Re: Did Commodore cheat with the quad density floppies?

From: Mike Stein <mhs.stein_at_gmail.com>
Date: Mon, 7 Jan 2019 15:02:45 -0500
Message-ID: <A21492FF06274A7B98A1E2094ADB4C62@310e2>
----- Original Message ----- 
From: <silverdr@wfmh.org.pl>
To: <cbm-hackers@musoftware.de>
Sent: Monday, January 07, 2019 6:58 AM
Subject: Re: Did Commodore cheat with the quad density floppies?



> On 2019-01-06, at 14:16, Gerrit Heitsch <gerrit@laosinh.s.bawue.de> wrote:
> 
>>>> Given two daisy-chained drives with the motor on/off signal on pin 16, how would you individually turn each separate motor on or off?
>>> A jumper of course, it's a PC & so it's full of them. One more won't
>>> hurt :-)
>>> 
>> ??
>> A normal daisy chain cable directly connects all lines, including  the motor on/off line, of the two drives together in parallel; how could a jumper anywhere turn on one motor while leaving the other turned off?
> 
> A drive that turns on the motor without the drive select line being active too has a design flaw. Properly designed drives would let you control the motor only if the DS line is active too. Yes, you would have to set the jumper for DS properly for each drive.

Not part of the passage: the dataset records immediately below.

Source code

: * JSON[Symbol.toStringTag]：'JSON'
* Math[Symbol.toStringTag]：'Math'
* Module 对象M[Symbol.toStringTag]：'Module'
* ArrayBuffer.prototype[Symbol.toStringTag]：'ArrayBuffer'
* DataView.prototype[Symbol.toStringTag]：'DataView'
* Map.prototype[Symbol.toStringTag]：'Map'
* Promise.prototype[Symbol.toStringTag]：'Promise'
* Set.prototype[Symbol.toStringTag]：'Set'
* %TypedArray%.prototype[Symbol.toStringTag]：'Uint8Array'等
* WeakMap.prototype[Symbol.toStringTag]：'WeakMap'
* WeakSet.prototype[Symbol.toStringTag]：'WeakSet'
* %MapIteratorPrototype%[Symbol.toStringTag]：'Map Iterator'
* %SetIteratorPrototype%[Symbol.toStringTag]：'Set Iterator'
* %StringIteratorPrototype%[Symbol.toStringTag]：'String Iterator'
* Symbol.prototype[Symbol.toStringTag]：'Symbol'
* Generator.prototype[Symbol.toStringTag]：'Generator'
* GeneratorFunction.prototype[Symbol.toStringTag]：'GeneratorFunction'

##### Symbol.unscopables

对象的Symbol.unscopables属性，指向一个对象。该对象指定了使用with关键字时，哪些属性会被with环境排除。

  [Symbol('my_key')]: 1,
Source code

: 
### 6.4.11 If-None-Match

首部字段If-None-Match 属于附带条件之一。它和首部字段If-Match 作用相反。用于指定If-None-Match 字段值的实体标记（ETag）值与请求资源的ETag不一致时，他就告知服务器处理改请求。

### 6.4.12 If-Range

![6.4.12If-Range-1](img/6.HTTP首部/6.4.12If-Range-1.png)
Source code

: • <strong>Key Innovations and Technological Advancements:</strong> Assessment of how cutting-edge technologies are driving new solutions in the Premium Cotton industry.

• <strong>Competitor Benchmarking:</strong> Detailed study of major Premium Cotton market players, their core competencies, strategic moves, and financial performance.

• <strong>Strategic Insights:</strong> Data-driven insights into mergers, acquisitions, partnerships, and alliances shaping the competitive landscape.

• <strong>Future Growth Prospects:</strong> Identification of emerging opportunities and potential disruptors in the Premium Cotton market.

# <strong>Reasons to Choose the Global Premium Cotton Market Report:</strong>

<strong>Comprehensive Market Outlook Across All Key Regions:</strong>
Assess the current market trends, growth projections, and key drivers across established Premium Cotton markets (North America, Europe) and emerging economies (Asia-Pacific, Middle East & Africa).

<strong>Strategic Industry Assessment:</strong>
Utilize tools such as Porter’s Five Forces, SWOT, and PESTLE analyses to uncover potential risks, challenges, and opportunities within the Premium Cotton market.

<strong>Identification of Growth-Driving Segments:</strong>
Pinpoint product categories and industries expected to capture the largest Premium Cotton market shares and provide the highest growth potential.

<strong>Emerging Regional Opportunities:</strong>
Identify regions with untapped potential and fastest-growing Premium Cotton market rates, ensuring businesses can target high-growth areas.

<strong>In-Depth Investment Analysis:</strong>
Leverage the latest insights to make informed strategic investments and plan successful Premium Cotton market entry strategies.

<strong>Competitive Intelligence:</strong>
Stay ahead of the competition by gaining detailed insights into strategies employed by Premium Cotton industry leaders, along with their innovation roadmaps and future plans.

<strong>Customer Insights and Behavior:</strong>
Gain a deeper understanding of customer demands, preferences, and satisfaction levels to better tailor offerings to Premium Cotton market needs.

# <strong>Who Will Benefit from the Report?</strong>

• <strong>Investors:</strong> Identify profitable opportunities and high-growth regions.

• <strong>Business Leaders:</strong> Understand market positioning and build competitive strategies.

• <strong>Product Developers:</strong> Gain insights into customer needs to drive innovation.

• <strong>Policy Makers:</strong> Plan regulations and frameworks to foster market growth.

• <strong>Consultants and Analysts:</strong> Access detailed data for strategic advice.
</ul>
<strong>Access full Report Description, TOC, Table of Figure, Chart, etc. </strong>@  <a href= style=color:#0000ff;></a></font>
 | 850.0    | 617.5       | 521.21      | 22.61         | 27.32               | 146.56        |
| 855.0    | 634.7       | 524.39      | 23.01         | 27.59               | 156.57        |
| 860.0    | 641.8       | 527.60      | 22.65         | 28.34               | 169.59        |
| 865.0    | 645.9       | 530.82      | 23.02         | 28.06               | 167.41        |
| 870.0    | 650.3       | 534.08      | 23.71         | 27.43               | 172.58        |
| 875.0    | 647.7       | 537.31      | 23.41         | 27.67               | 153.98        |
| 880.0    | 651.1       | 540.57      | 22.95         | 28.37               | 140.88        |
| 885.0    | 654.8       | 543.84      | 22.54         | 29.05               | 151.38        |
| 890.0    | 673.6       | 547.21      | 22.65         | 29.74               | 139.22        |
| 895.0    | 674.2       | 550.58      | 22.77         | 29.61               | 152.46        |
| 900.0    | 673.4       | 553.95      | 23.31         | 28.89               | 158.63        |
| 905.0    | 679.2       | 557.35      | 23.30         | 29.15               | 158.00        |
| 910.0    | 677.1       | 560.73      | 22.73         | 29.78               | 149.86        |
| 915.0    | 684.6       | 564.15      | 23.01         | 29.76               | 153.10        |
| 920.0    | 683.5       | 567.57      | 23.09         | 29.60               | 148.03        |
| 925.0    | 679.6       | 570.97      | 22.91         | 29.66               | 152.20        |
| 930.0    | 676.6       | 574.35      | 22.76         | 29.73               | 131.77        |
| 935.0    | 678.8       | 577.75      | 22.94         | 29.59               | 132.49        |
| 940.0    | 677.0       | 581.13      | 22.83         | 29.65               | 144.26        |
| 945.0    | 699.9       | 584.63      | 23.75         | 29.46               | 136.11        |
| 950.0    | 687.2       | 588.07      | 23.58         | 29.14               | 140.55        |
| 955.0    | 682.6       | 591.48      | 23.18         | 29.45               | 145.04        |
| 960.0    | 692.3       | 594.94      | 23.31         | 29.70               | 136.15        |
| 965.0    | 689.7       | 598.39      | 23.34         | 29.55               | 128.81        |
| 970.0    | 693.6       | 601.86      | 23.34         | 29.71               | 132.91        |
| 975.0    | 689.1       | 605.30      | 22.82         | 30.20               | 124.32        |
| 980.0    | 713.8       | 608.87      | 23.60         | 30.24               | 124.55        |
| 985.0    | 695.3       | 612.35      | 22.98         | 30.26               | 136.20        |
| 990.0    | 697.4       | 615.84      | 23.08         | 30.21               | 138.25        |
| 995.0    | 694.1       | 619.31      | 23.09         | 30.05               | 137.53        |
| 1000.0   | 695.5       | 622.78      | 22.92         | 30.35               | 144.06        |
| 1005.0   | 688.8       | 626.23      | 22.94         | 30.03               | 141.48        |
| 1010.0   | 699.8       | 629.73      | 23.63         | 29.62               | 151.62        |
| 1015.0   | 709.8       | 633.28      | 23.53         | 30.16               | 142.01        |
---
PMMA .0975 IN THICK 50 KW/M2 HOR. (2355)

Precisely that. And the drive could be positioned anywhere on the chain too.
-----

Yes, and if wishes were horses beggars would ride. Although some modern direct-drive drives do have this option, the drives of the day did not; as a matter of fact some contemporary 8" drives were driven with a constantly-on 120 (or 240)V. line-powered motor, albeit often with a head-load solenoid. 

What I find slightly offensive is denigrating the IBM engineers of the day (by putting "engineers" in quotes for example) for devising an IMO very clever way of working around this 'shortcoming' without having to modify all the drives as you would have them do.

The alternative of turning on the motor with the DS signal would mean delaying access until the motor came up to speed; imagine disk-to-disk copy with relatively crude belt-driven motors starting and stopping with every access...

It's so easy to sit back and criticize the decisions and choices made in the distant past without fully taking into account the constraints that influenced them.